= GIVEN DATA =
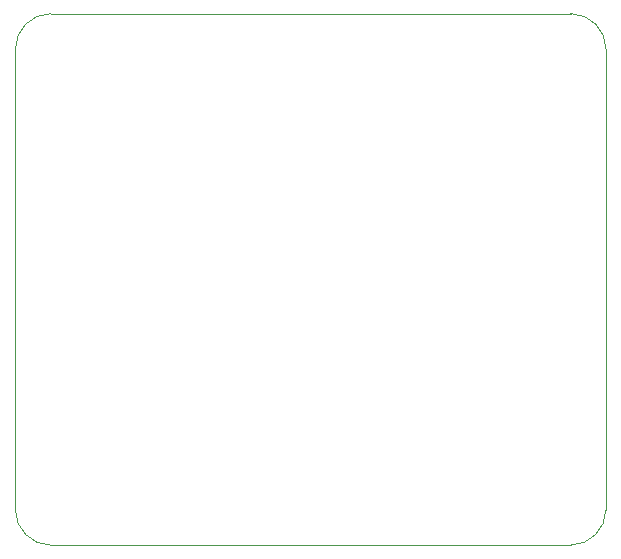
<source format=gbr>
%TF.GenerationSoftware,KiCad,Pcbnew,(5.99.0-12550-g77f47b6e47)*%
%TF.CreationDate,2021-11-06T20:02:58+00:00*%
%TF.ProjectId,max1709,6d617831-3730-4392-9e6b-696361645f70,rev?*%
%TF.SameCoordinates,Original*%
%TF.FileFunction,Profile,NP*%
%FSLAX46Y46*%
G04 Gerber Fmt 4.6, Leading zero omitted, Abs format (unit mm)*
G04 Created by KiCad (PCBNEW (5.99.0-12550-g77f47b6e47)) date 2021-11-06 20:02:58*
%MOMM*%
%LPD*%
G01*
G04 APERTURE LIST*
%TA.AperFunction,Profile*%
%ADD10C,0.100000*%
%TD*%
G04 APERTURE END LIST*
D10*
X200000000Y-142000000D02*
X200000000Y-103000000D01*
X247000000Y-145000000D02*
X203000000Y-145000000D01*
X250000000Y-103000000D02*
X250000000Y-142000000D01*
X203000000Y-100000000D02*
X247000000Y-100000000D01*
X250000000Y-142000000D02*
G75*
G02*
X247000000Y-145000000I-3000000J0D01*
G01*
X203000000Y-145000000D02*
G75*
G02*
X200000000Y-142000000I0J3000000D01*
G01*
X200000000Y-103000000D02*
G75*
G02*
X203000000Y-100000000I3000000J0D01*
G01*
X247000000Y-100000000D02*
G75*
G02*
X250000000Y-103000000I0J-3000000D01*
G01*
M02*

</source>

= WHAT THE TASK REQUIRES =
Retype exactly, please, each line from the line that contains "G04 APERTURE END LIST*" through the last line of the entries above, with nothing added.

= REPLY TO THE TASK =
G04 APERTURE END LIST*
D10*
X200000000Y-142000000D02*
X200000000Y-103000000D01*
X247000000Y-145000000D02*
X203000000Y-145000000D01*
X250000000Y-103000000D02*
X250000000Y-142000000D01*
X203000000Y-100000000D02*
X247000000Y-100000000D01*
X250000000Y-142000000D02*
G75*
G02*
X247000000Y-145000000I-3000000J0D01*
G01*
X203000000Y-145000000D02*
G75*
G02*
X200000000Y-142000000I0J3000000D01*
G01*
X200000000Y-103000000D02*
G75*
G02*
X203000000Y-100000000I3000000J0D01*
G01*
X247000000Y-100000000D02*
G75*
G02*
X250000000Y-103000000I0J-3000000D01*
G01*
M02*

</source>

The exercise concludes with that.